Matthew DePerno, whom Donald Trump endorsed in his unsuccessful campaign for attorney general last year, and former state Representative Daire Rendon were both charged Monday, according to online court records.

DePerno, whose name was misspelled as “DeParno” in the records, was charged with two counts of undue possession of a voting machine, one count of conspiracy for undue possession of a voting machine, and one count of conspiracy for unauthorized access. Rendon was charged with one count of conspiracy for undue possession of a voting machine and one count of false pretenses.

State Attorney General Dana Nessel launched the investigation in February last year. But she handed the reins to special prosecutor D.J. Hilson a few months later after DePerno, who was running against Nessel for attorney general, came under scrutiny.

Other people still under investigation include Barry County Sheriff Dar Leaf and Doug Logan, the former head of Cyber Ninjas, a pro-Trump data security firm that oversaw a controversial (and, as it turns out, entirely unnecessary) 2020 election review in Arizona.

The charges against Rendon and DePerno relate to attempts by Trump allies to acquire voting machines. There are investigations into similar efforts across the country, as pro-Trump activists tried to access the voting data and prove the election had been rigged against the former president.
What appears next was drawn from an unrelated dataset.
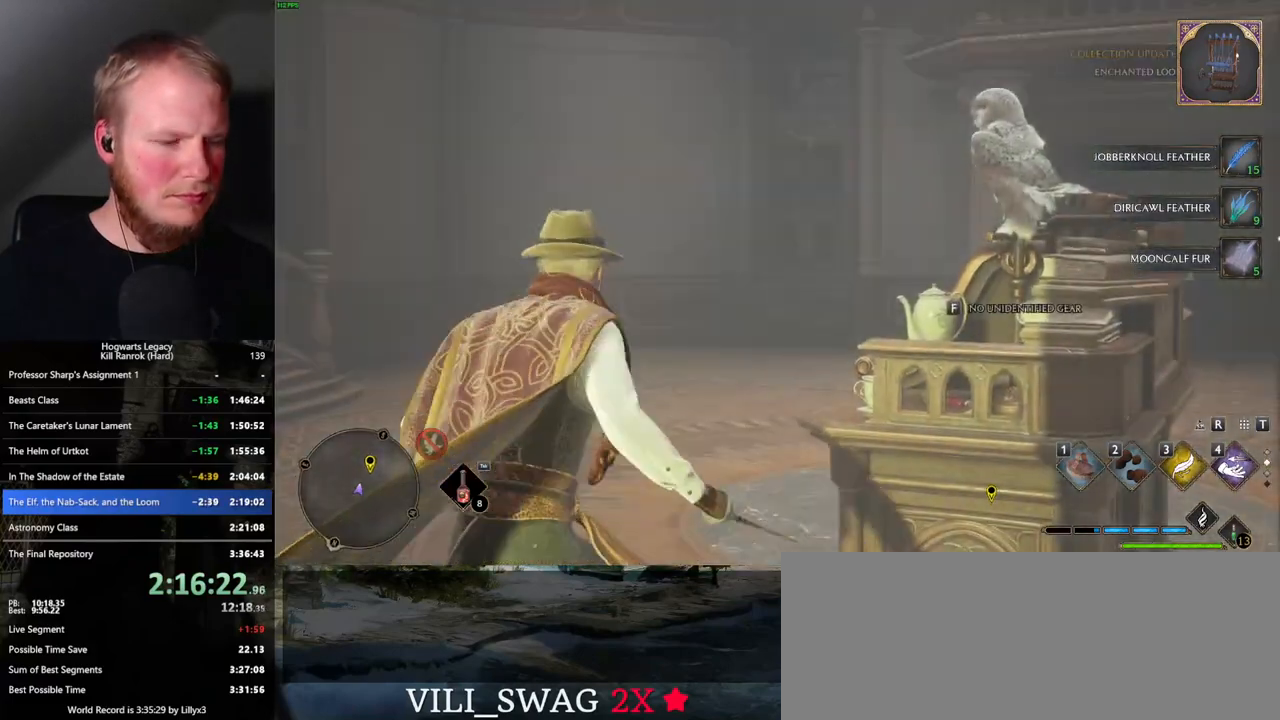
{"keys": [], "mouse": [], "events": [[400, "a", "up"], [450, "w", "up"]]}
One such investigation is in Georgia and could factor into the highly anticipated indictment of Donald Trump for trying to overturn the state’s election results.
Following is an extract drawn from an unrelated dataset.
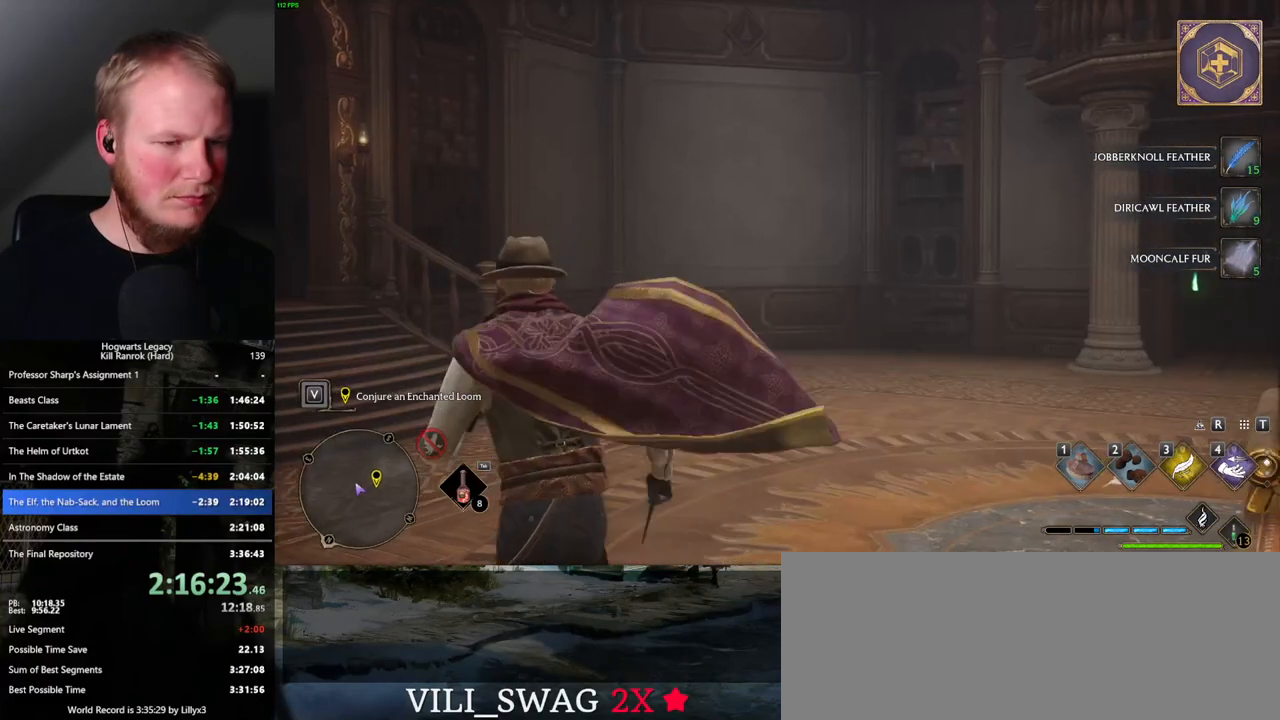
{"keys": [], "mouse": [], "events": [[50, "t", "down"], [117, "t", "up"]]}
In Michigan, four clerks in three different counties gave voting machines to third parties. The machines were taken to Detroit, where a group of men broke into them and performed “tests” on them, according to Nessel’s office. The group returned the machines weeks or even months later, after the clerks became nervous.

Nessel has been steadily cracking down on election deniers. Last month, she charged 16 people, including top members of the state’s Republican Party, with felony for pretending to be electors in the 2020 presidential election.